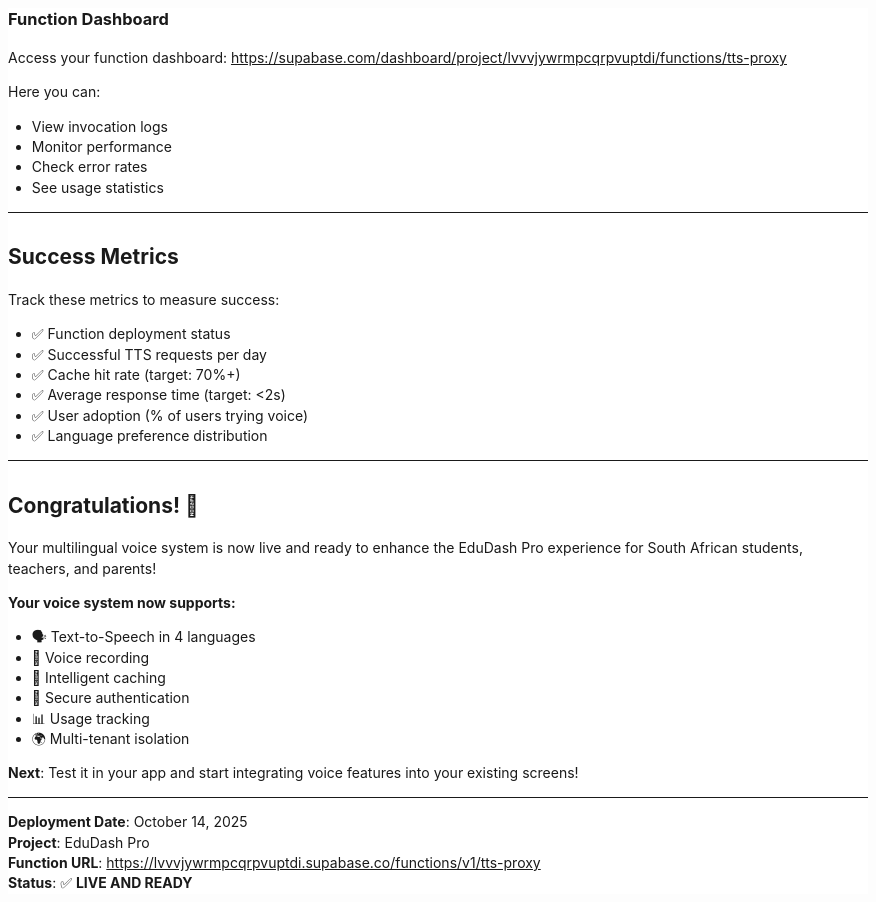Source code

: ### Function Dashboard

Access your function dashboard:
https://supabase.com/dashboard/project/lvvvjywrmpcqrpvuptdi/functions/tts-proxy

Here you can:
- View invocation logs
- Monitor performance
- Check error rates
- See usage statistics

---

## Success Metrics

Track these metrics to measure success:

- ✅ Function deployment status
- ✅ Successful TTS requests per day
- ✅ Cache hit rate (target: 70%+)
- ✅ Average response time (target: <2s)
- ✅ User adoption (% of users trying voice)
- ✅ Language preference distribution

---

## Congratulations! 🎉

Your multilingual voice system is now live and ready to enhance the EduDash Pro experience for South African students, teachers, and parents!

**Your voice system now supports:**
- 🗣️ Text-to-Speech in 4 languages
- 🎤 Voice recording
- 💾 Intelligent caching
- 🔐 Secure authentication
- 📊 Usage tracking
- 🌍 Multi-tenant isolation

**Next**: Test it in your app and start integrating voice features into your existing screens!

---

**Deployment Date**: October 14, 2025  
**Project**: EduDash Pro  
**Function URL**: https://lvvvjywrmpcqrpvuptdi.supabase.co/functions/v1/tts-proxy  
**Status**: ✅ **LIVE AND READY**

--- --- ---

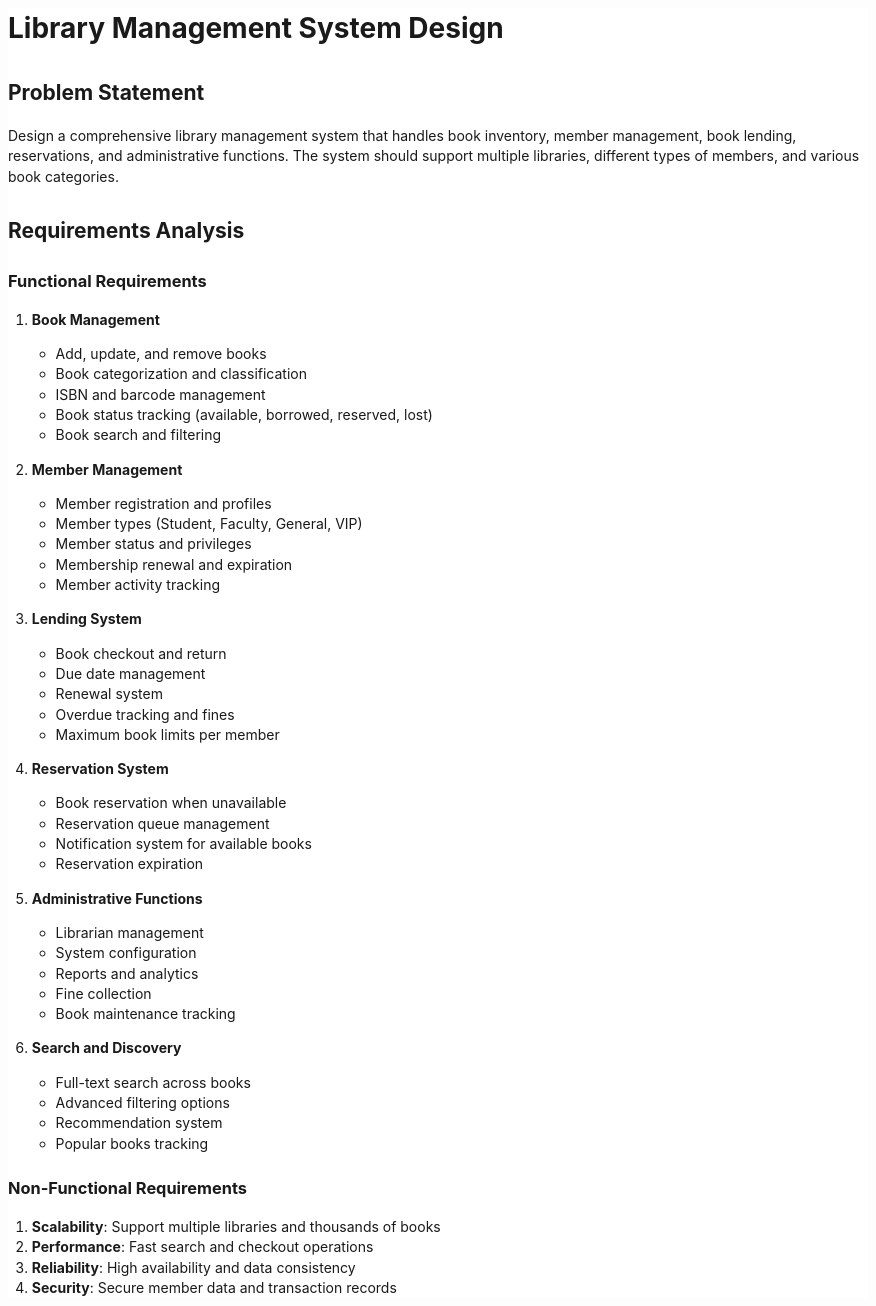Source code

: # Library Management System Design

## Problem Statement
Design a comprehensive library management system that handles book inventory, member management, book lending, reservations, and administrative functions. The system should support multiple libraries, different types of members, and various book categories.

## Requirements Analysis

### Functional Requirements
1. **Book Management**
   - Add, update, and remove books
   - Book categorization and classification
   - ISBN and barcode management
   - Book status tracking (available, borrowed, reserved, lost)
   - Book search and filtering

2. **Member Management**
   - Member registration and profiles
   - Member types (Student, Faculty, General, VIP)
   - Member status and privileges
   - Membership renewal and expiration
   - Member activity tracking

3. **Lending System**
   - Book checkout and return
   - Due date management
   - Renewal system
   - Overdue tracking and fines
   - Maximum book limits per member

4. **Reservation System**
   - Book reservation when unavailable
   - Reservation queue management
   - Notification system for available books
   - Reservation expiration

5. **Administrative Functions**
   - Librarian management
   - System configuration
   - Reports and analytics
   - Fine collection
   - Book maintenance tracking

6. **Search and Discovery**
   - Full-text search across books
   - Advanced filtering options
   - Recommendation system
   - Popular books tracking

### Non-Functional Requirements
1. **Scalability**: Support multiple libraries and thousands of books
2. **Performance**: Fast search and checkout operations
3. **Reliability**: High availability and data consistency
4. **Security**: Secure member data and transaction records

--- --- ---

(To-do item): Please give an exact copy of the entries above, from the line with "- Overdue tracking and fines" down to the line with "4. **Security**: Secure", inclusive, and nothing else.

(Output of the exercise):
   - Overdue tracking and fines
   - Maximum book limits per member

4. **Reservation System**
   - Book reservation when unavailable
   - Reservation queue management
   - Notification system for available books
   - Reservation expiration

5. **Administrative Functions**
   - Librarian management
   - System configuration
   - Reports and analytics
   - Fine collection
   - Book maintenance tracking

6. **Search and Discovery**
   - Full-text search across books
   - Advanced filtering options
   - Recommendation system
   - Popular books tracking

### Non-Functional Requirements
1. **Scalability**: Support multiple libraries and thousands of books
2. **Performance**: Fast search and checkout operations
3. **Reliability**: High availability and data consistency
4. **Security**: Secure member data and transaction records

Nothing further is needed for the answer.